Cette approche rejoint des initiatives européennes voisines, du fonds nordique dédié à la robotique industrielle aux réflexions sur la mobilisation de l’épargne institutionnelle vers les jeunes pousses. Toutes partent du même constat : le capital d’amorçage ne manque plus, celui de la croissance industrielle si.
Ce que la suite de son parcours engage
Falck se décrit lui-même comme un bâtisseur plutôt qu’un gestionnaire, et il a répété qu’il n’était pas homme à entretenir un statu quo. Ce tempérament explique le calendrier : la présidence exécutive d’Einride lui laisse la stratégie et le dossier boursier, la direction de Navisalma lui rend un terrain de construction sans héritage à gérer.
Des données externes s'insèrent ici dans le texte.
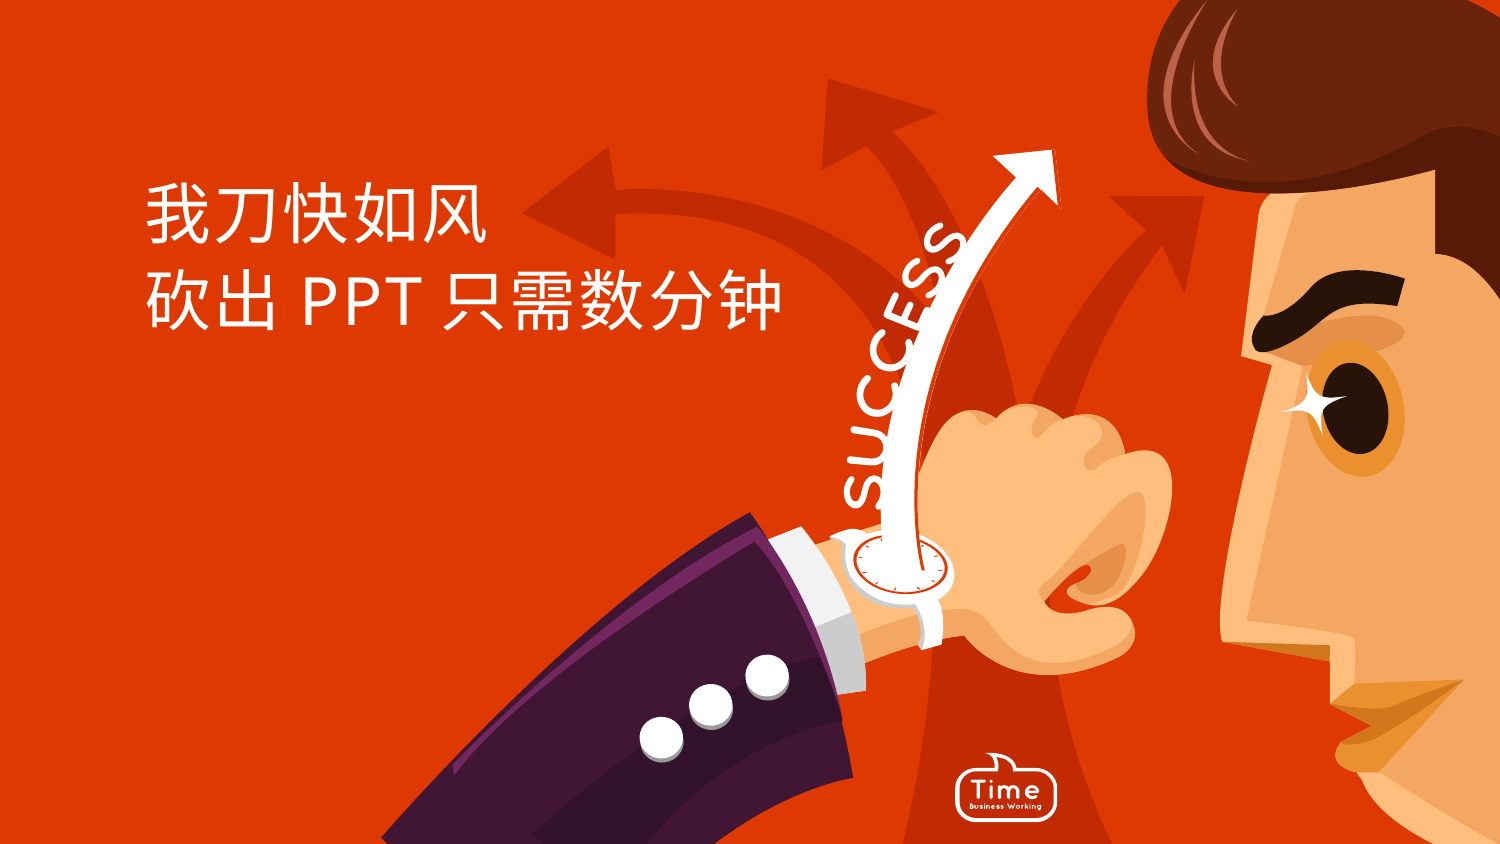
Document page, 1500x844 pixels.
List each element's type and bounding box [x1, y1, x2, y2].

text_box [0, 0, 1500, 844]
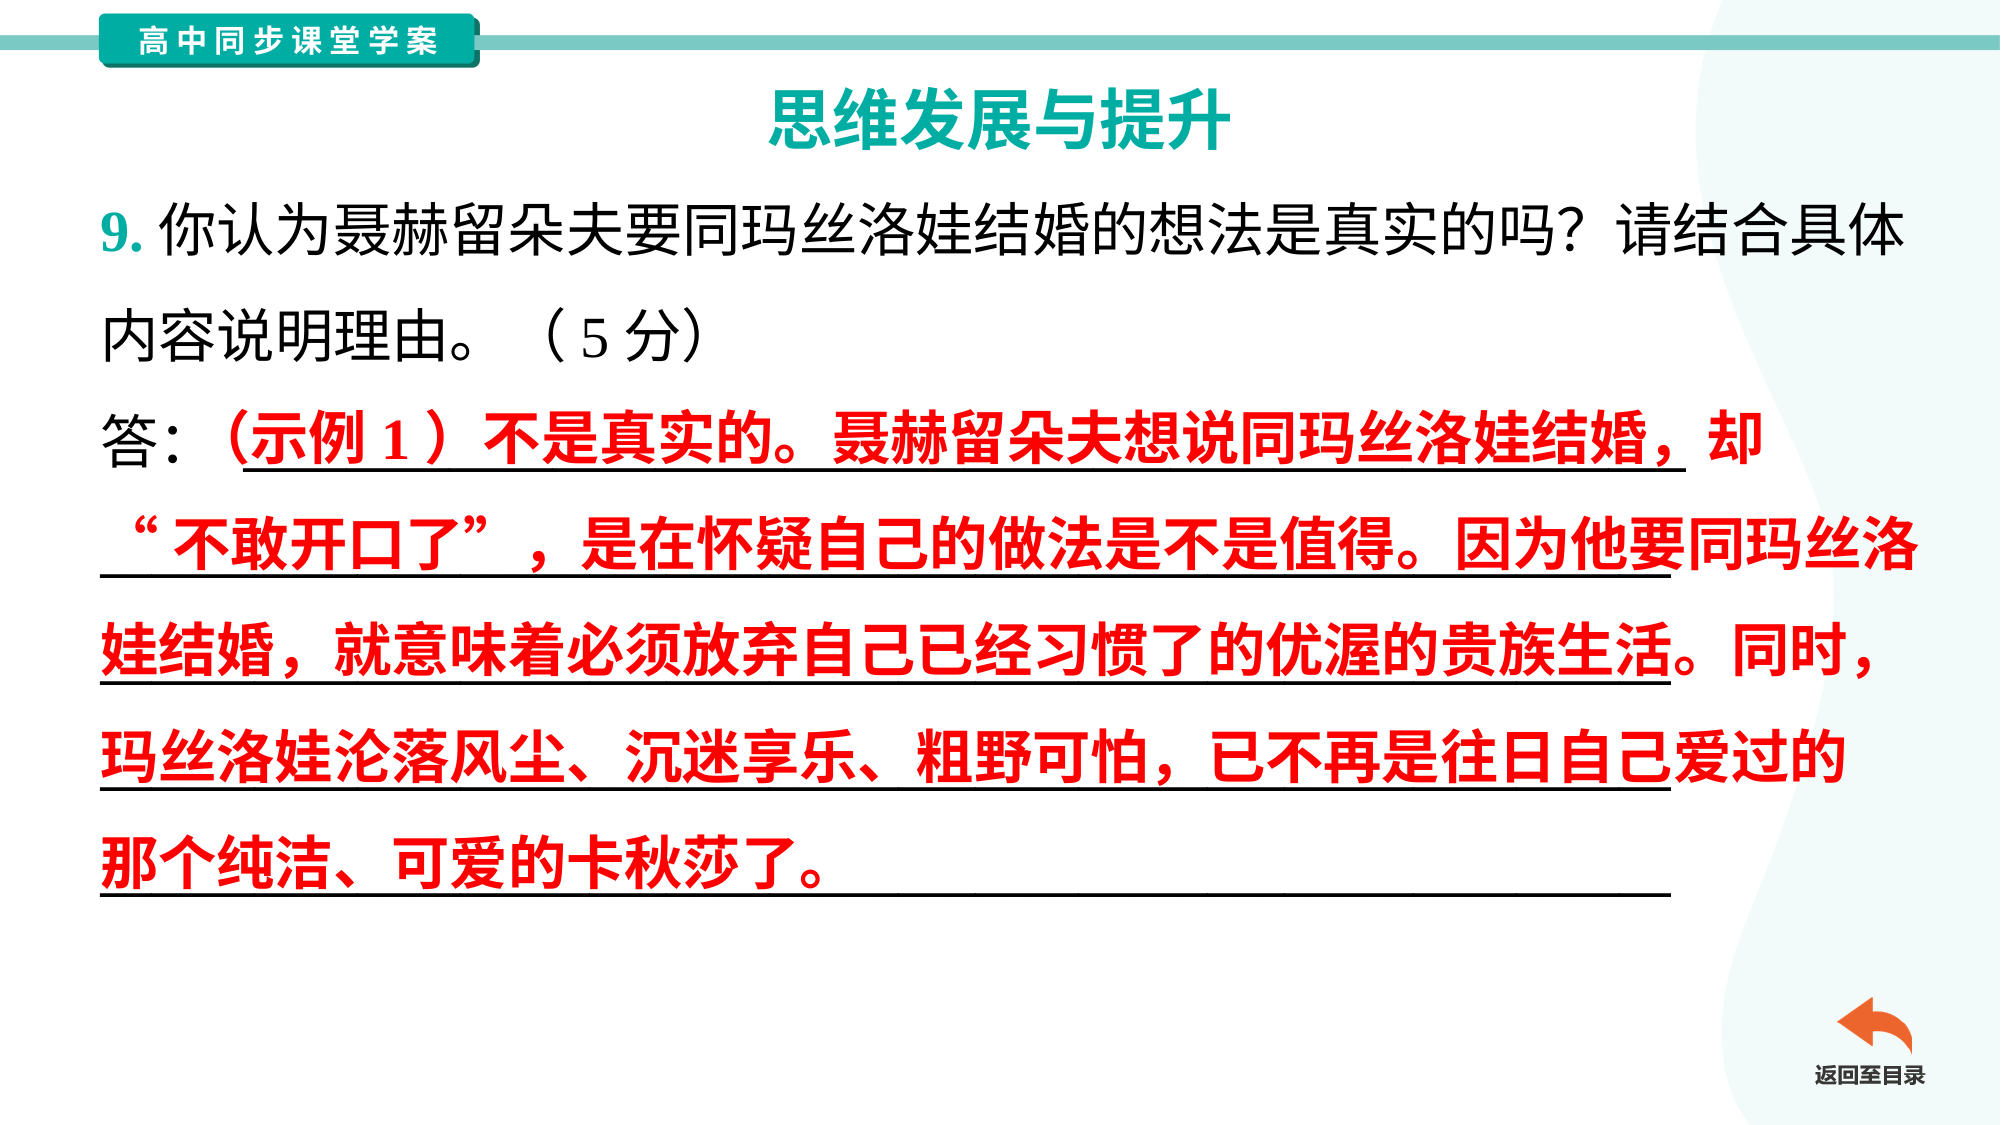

Reste à savoir si les deux fonctions se nourriront ou se disputeront son temps.
La crédibilité de la thèse se jouera sur des faits vérifiables plutôt que sur le récit : la clôture effective des 450 millions d’euros, la nature des dossiers retenus après Abundry, et la trajectoire d’Einride elle-même, dont l’introduction en Bourse reste le meilleur test de ce que vaut la méthode. La réindustrialisation du continent se mesure sur des bilans, comme le rappellent d’autres tentatives de reconquête industrielle par la multiplication d’usines.